“For me, the great revolt was back to the figure.” – Simon Carr

This group exhibition focuses on the human form in two and three dimensions. Drawings by Ying Li, Simon Carr, Thaddeus Radell and Mark LaRiviere accompany LaRiviere’s figure sculptures, made with a variety of materials including ceramic, gold-leaf painted wood, ultracal and bronze. Through various media and styles—from Li’s vigorous calligraphic markings in charcoal to LaRiviere’s swift, feathery creations in ballpoint pen and Wite-Out—each artist explores the animating possibilities of line, silhouette and surface.

 

As well as offering these diverse meditations on the human form, this show presents a reunion of four artists who studied fine art at Parsons School of Design in the late 1970s and 1980s: a pivotal moment in post-war American art. The two decades prior saw abstraction at its zenith, while representational art was considered by many to be permanently outmoded. This was especially true in New York City, the birthplace of Abstract Expressionism and home to many of the artists and intellectuals for whom form fundamentally trumped content.  

 

Yet, by the 1970s, there existed a strong current of artists who were seeking ways to reconcile traditional representation with the techniques and insights of abstract art. This movement, termed “painterly representation” by artist and theoretician Louis Finkelstein, was not unique to New York, but many of its champions congregated as teachers at Parsons in the 1970s and 80s, notably Leland Bell, Paul Resika, and Albert Kresch.
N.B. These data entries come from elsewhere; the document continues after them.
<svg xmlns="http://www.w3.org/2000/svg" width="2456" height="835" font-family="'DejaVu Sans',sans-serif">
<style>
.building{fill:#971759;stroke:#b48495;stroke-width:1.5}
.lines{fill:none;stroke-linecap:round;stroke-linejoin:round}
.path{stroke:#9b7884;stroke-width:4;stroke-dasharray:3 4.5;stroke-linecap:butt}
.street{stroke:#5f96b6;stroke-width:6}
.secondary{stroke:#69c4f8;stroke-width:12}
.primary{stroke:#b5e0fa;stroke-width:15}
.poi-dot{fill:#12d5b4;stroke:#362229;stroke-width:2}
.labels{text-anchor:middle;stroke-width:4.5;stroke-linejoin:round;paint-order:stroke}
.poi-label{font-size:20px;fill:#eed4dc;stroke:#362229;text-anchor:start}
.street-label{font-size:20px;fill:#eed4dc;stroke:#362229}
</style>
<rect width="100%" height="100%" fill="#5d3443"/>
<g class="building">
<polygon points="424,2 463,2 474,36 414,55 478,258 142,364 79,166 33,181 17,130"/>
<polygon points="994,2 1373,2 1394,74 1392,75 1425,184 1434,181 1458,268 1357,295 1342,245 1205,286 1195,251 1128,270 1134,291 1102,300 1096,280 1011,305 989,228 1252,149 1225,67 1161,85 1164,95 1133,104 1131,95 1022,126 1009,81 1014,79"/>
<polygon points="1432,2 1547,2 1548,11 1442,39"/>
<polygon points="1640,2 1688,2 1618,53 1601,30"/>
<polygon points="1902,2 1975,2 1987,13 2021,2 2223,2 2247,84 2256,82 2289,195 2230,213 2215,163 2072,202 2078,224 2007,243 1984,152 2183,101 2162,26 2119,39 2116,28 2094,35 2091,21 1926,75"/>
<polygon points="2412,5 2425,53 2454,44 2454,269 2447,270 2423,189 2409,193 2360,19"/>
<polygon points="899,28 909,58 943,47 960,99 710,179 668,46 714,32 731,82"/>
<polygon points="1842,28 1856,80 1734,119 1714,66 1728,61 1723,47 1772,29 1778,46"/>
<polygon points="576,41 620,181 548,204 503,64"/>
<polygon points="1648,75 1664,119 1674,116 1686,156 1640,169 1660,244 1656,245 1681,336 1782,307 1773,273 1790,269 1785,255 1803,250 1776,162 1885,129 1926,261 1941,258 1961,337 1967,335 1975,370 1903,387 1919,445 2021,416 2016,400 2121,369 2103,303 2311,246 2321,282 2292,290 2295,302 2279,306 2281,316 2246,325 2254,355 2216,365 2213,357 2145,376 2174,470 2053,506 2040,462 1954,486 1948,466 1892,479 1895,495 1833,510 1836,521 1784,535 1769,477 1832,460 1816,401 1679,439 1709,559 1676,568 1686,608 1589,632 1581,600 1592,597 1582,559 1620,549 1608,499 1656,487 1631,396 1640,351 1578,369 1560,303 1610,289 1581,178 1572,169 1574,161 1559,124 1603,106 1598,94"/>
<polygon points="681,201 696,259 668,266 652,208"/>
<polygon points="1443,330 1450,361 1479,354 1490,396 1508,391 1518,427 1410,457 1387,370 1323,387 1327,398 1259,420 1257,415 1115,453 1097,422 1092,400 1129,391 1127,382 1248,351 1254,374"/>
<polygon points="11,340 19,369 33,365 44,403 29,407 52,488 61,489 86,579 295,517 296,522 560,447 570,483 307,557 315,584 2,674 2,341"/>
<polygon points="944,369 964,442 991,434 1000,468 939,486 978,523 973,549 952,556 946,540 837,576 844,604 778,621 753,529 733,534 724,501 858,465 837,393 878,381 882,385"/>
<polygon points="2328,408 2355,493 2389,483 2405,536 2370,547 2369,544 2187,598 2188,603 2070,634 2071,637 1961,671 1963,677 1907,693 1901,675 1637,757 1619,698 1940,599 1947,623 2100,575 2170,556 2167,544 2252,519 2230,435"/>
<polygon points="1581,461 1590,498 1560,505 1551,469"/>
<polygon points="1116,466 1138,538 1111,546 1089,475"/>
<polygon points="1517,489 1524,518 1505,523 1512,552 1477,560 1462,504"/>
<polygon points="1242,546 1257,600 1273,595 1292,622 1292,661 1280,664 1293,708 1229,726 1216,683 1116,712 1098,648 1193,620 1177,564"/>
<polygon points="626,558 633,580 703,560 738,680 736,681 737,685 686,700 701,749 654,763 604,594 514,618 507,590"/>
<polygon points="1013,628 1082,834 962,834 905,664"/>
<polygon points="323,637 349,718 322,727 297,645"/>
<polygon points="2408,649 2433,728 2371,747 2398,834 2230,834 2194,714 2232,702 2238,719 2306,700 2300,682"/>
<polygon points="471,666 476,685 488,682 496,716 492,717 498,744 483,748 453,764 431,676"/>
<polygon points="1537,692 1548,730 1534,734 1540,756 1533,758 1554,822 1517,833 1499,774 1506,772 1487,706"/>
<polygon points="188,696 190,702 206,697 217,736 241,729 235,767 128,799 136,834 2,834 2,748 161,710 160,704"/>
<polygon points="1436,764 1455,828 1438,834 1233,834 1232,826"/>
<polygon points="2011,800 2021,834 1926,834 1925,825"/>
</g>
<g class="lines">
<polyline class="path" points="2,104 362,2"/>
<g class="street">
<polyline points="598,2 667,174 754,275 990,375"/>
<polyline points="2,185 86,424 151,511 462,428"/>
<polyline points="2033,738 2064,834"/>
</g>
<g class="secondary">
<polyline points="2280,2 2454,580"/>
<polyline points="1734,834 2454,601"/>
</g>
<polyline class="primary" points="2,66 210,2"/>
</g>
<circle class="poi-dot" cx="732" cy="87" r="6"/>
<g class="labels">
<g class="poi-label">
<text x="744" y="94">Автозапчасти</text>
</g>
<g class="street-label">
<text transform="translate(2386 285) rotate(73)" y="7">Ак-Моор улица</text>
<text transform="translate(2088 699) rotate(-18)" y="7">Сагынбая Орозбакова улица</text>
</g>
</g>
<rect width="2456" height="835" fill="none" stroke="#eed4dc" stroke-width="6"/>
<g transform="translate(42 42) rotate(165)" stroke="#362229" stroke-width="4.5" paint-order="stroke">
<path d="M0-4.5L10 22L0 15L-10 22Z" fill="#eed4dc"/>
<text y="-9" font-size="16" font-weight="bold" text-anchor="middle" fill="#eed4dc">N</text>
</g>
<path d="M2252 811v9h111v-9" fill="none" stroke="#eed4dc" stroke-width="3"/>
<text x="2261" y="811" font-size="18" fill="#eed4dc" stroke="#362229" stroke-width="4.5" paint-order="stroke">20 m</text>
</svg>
In the words of art historian Martica Sawin, these artists grappled with: “The attempt…to reconcile subject matter with abstraction or to paint from nature with a strong sense of abstract form… How to exploit the tension between recognizable subject matter and the pure form of Mondrian, and how to make these opposites coincide became the overriding questions that these artists would be pursuing into the next decade, or indeed the rest of their lives.”

 

All four of the artists featured in this show studied with Bell, Resika and Kresch, and in the work of each, the concerns of this particularly formative era at Parsons are alive and well. “Back to the Figure” (a phrase often-repeated by Bell to his students) offers an opportunity to reconsider this marriage—the possibilities of abstraction coupled with the yearning for narrative—through one of the most essential subjects in the history of art: the human form.